WORK INSTRUCTION
Exact transcription of the data below is required, without the images.

DATA SHOWN
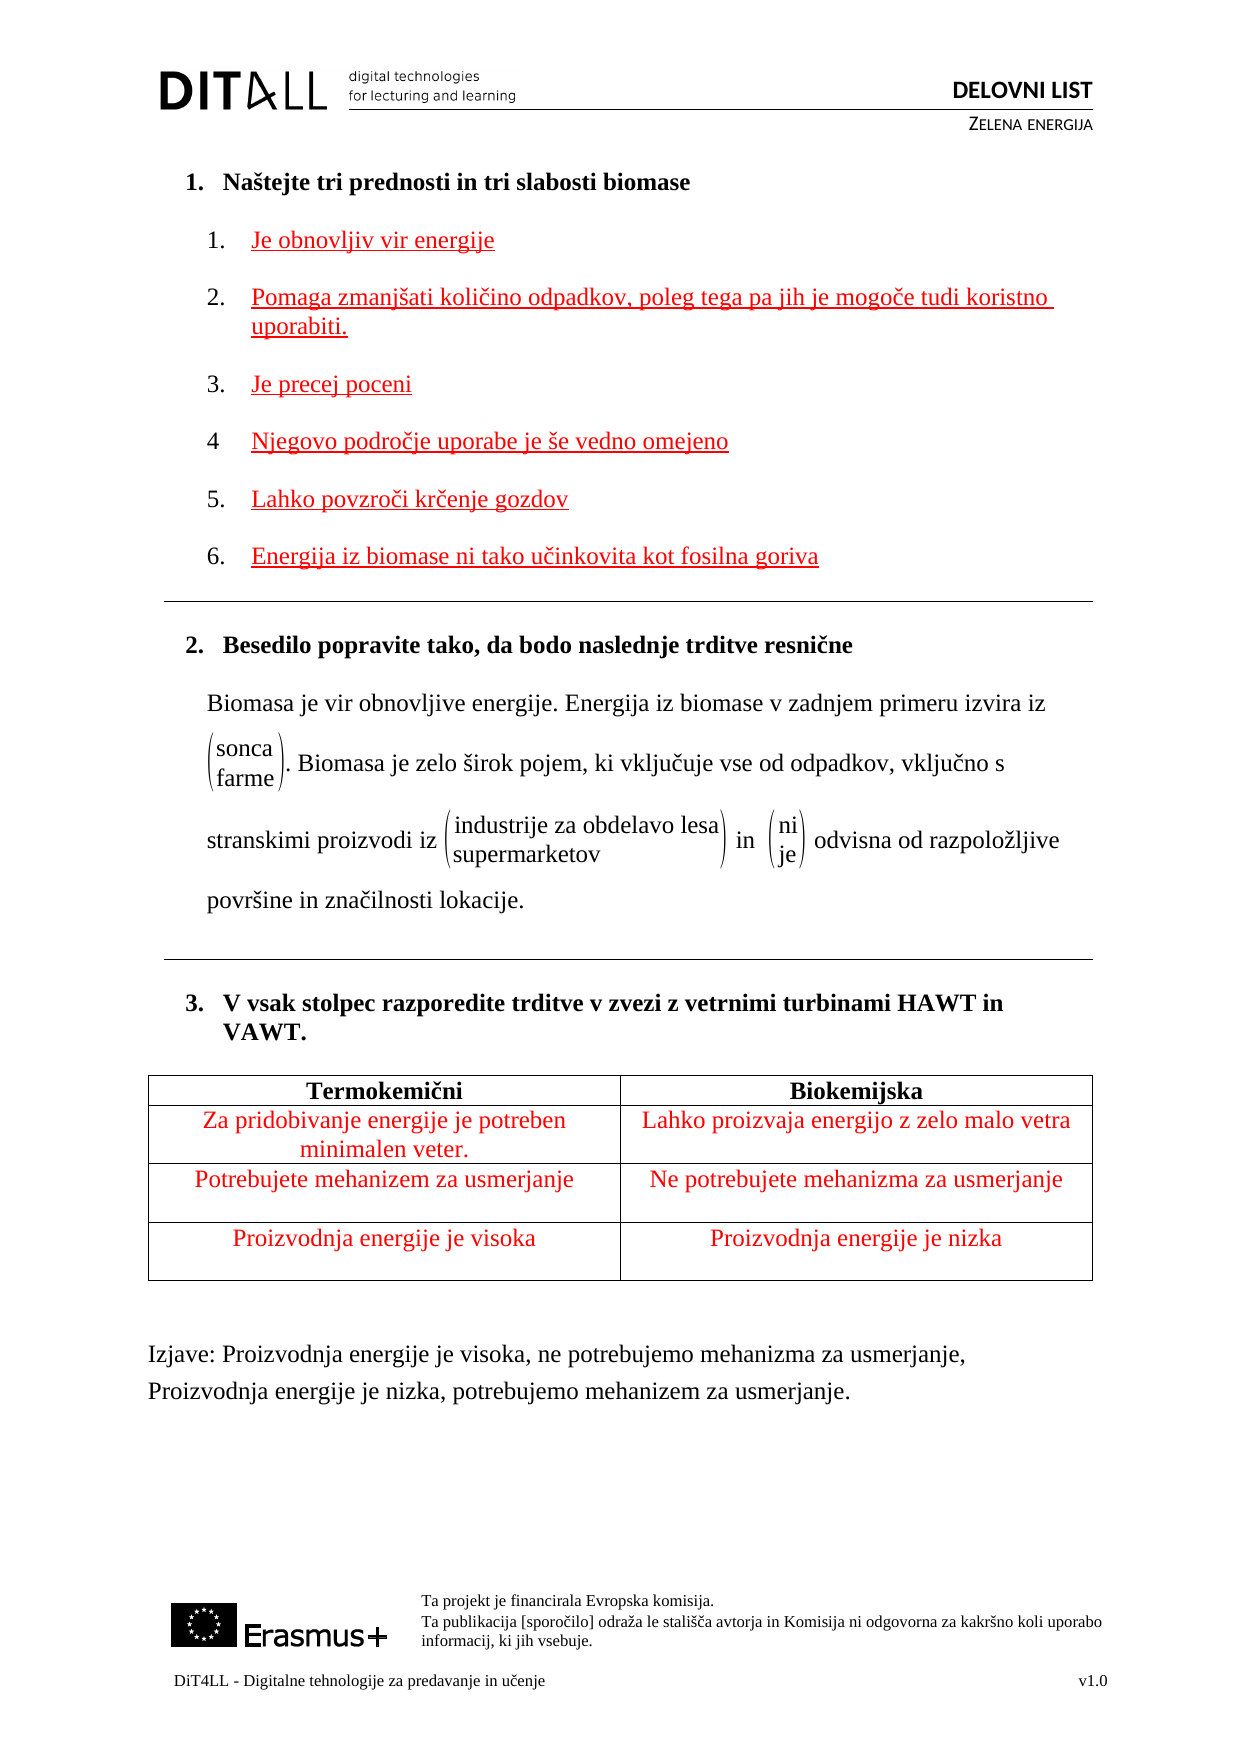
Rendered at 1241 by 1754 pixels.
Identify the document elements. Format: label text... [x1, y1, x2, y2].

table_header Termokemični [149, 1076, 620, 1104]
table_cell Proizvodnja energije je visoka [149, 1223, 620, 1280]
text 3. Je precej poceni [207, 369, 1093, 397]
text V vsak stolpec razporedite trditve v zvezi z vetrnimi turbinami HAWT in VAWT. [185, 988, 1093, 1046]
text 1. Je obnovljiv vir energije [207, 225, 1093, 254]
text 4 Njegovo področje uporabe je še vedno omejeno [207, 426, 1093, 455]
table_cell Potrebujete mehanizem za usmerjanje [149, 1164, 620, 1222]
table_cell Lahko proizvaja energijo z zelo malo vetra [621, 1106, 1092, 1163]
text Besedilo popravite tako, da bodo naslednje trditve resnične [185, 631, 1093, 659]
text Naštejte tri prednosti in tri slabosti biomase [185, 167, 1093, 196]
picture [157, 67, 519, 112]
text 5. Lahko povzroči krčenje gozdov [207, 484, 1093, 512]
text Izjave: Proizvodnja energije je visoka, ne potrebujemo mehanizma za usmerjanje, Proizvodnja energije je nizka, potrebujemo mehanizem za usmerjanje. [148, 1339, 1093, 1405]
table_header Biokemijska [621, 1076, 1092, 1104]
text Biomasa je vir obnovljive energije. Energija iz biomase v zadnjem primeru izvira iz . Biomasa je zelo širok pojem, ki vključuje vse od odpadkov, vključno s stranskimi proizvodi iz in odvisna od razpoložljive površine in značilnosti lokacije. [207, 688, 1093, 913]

ANSWER BOX
Rendered at 1241 by 1754 pixels.
Identify the document elements. Format: label text... [x1, y1, x2, y2].

table_header Termokemični [149, 1076, 620, 1104]
table_cell Proizvodnja energije je visoka [149, 1223, 620, 1280]
text 3. Je precej poceni [207, 369, 1093, 397]
text V vsak stolpec razporedite trditve v zvezi z vetrnimi turbinami HAWT in VAWT. [185, 988, 1093, 1046]
text 1. Je obnovljiv vir energije [207, 225, 1093, 254]
text 4 Njegovo področje uporabe je še vedno omejeno [207, 426, 1093, 455]
table_cell Potrebujete mehanizem za usmerjanje [149, 1164, 620, 1222]
table_cell Lahko proizvaja energijo z zelo malo vetra [621, 1106, 1092, 1163]
text Besedilo popravite tako, da bodo naslednje trditve resnične [185, 631, 1093, 659]
text Naštejte tri prednosti in tri slabosti biomase [185, 167, 1093, 196]
picture [157, 67, 519, 112]
text 5. Lahko povzroči krčenje gozdov [207, 484, 1093, 512]
text Izjave: Proizvodnja energije je visoka, ne potrebujemo mehanizma za usmerjanje, Proizvodnja energije je nizka, potrebujemo mehanizem za usmerjanje. [148, 1339, 1093, 1405]
table_header Biokemijska [621, 1076, 1092, 1104]
text Biomasa je vir obnovljive energije. Energija iz biomase v zadnjem primeru izvira iz . Biomasa je zelo širok pojem, ki vključuje vse od odpadkov, vključno s stranskimi proizvodi iz in odvisna od razpoložljive površine in značilnosti lokacije. [207, 688, 1093, 913]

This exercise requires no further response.